MarkIannucci / headscale-on-fly-io

MIT License
4 stars 2 forks source link

Deploy Primary<->Secondary using LiteFS for replication #6

Open MarkIannucci opened 1 year ago

MarkIannucci commented 1 year ago

The current deployment will be hard down and incur data loss when Fly loses the host that our app is running on. They'll restore our persistent volume from the most recent snapshot.

Fly.io has recently released LiteFS to deliver distributed sqlite. LiteFS has an automatic failover functionality provided by consul or it can use static primary and secondaries. The application needs to be aware of LiteFS's primary file functionality in order to forward writes to the correct location so they get processed correctly. Modifying headscale to do this is beyond the scope of this effort, especially since they plan to release write forwarding functionality which won't need application modification soon.

We won't use the automated failover functionality because I can't figure out how to force a connection to the primary machine given current headscale + tailscale code. Instead, we will use two different apps deployed in different regions and mark one as primary and the other secondary and see if we can connect the volumes using the private network functionality. If that works, we will then create a callable workflow which we can use to trigger a manual failover between the two. We will use some external DNS to route to the static primary app.

MarkIannucci commented 1 year ago

Spent a bit more time thinking about this problem and realized that I could functionally force connection to the primary container by putting the secondaries across the world. That sounds like fun and it will be less work because we don't have to write the manual failover code, so I'm going to do that.

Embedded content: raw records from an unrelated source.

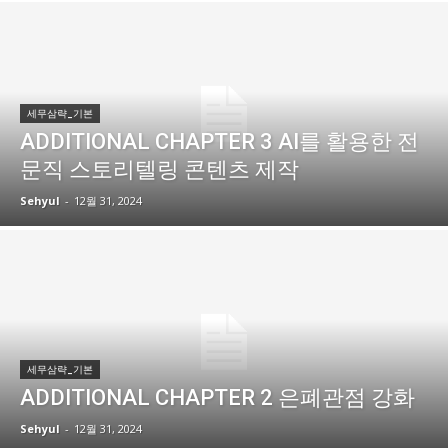
세무삼략_기본
ADDITIONAL CHAPTER 3 AI를 활용한 전
문직 스토리텔링 콘텐츠 제작
Sehyul
-
12월 31, 2024
세무삼략_기본
ADDITIONAL CHAPTER 2 은폐관점 강화
Sehyul
-
12월 31, 2024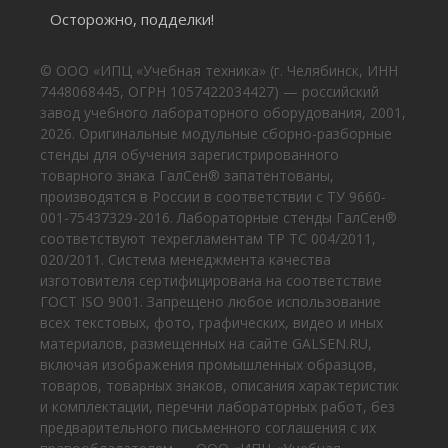
Осторожно, подделки!
© ООО «ИПЦ «Учебная техника» (г. Челябинск, ИНН
7448068445, ОГРН 1057422034427) — российский
завод учебного лабораторного оборудования, 2001,
2026. Оригинальные модульные сборно-разборные
стенды для обучения зарегистрированного
товарного знака ГалСен® запатентованы,
производятся в России в соответствии с ТУ 9660-
001-75437329-2016. Лабораторные стенды ГалСен®
соответствуют техрегламентам ТР ТС 004/2011,
020/2011. Система менеджмента качества
изготовителя сертифицирована на соответствие
ГОСТ ISO 9001. Запрещено любое использование
всех текстовых, фото, графических, видео и иных
материалов, размещенных на сайте GALSEN.RU,
включая изображения промышленных образцов,
товаров, товарных знаков, описания характеристик
и комплектации, перечни лабораторных работ, без
предварительного письменного соглашения с их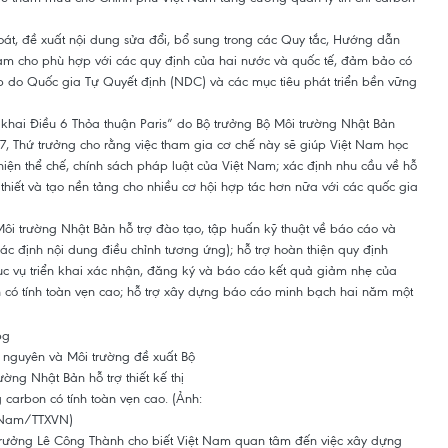
át, đề xuất nội dung sửa đổi, bổ sung trong các Quy tắc, Hướng dẫn
 Nam cho phù hợp với các quy định của hai nước và quốc tế, đảm bảo có
 do Quốc gia Tự Quyết định (NDC) và các mục tiêu phát triển bền vững
n khai Điều 6 Thỏa thuận Paris” do Bộ trưởng Bộ Môi trường Nhật Bản
7, Thứ trưởng cho rằng việc tham gia cơ chế này sẽ giúp Việt Nam học
iện thể chế, chính sách pháp luật của Việt Nam; xác định nhu cầu về hỗ
n thiết và tạo nền tảng cho nhiều cơ hội hợp tác hơn nữa với các quốc gia
ôi trường Nhật Bản hỗ trợ đào tạo, tập huấn kỹ thuật về báo cáo và
ác định nội dung điều chỉnh tương ứng); hỗ trợ hoàn thiện quy định
ục vụ triển khai xác nhận, đăng ký và báo cáo kết quả giảm nhẹ của
bon có tính toàn vẹn cao; hỗ trợ xây dựng báo cáo minh bạch hai năm một
 nguyên và Môi trường đề xuất Bộ
ường Nhật Bản hỗ trợ thiết kế thị
 carbon có tính toàn vẹn cao. (Ảnh:
Nam/TTXVN)
ứ trưởng Lê Công Thành cho biết Việt Nam quan tâm đến việc xây dựng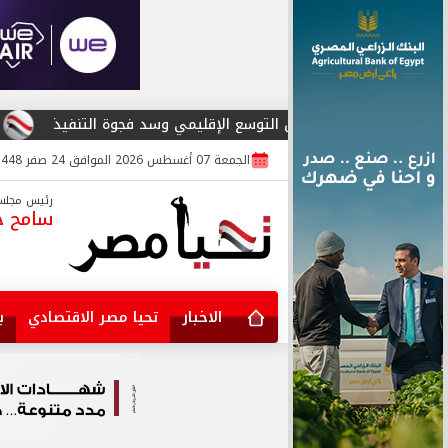
 من التوسع الإقليمي وسد فجوة التنفيذ
المؤتمر العربي لأمن المعلومات يطلق
الجمعة 07 أغسطس 2026 الموافق 24 صفر 1448
رئيس مجلس 
سامح جا
الاخبار
تحيا مصر الاقتصادي
ب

MarkIannucci commented 1 year ago

I couldn't figure out how to get the app to consistently start in one region which was implicitly required. See #13 , #14.

Instead we will use consul but deploy with the lease candidate functionality.

MarkIannucci commented 1 year ago

Reading through the issues, it looks like static is the way to go currently. I will proceed in that direction.

MarkIannucci commented 1 year ago

We will use a volume snapshot for the secondary nodes, an environment variable to define the primary environment, and imperative commands to scale up after initial deploy. Deploys will have outages because there will only be one node in the candidate region which will be primary.

MarkIannucci commented 1 year ago

Lots of progress in #19 . Need to write a readme with instructions on how to deploy using this code as well as confirm that my theory on how to failover works (swap the values in the primary and secondary regions).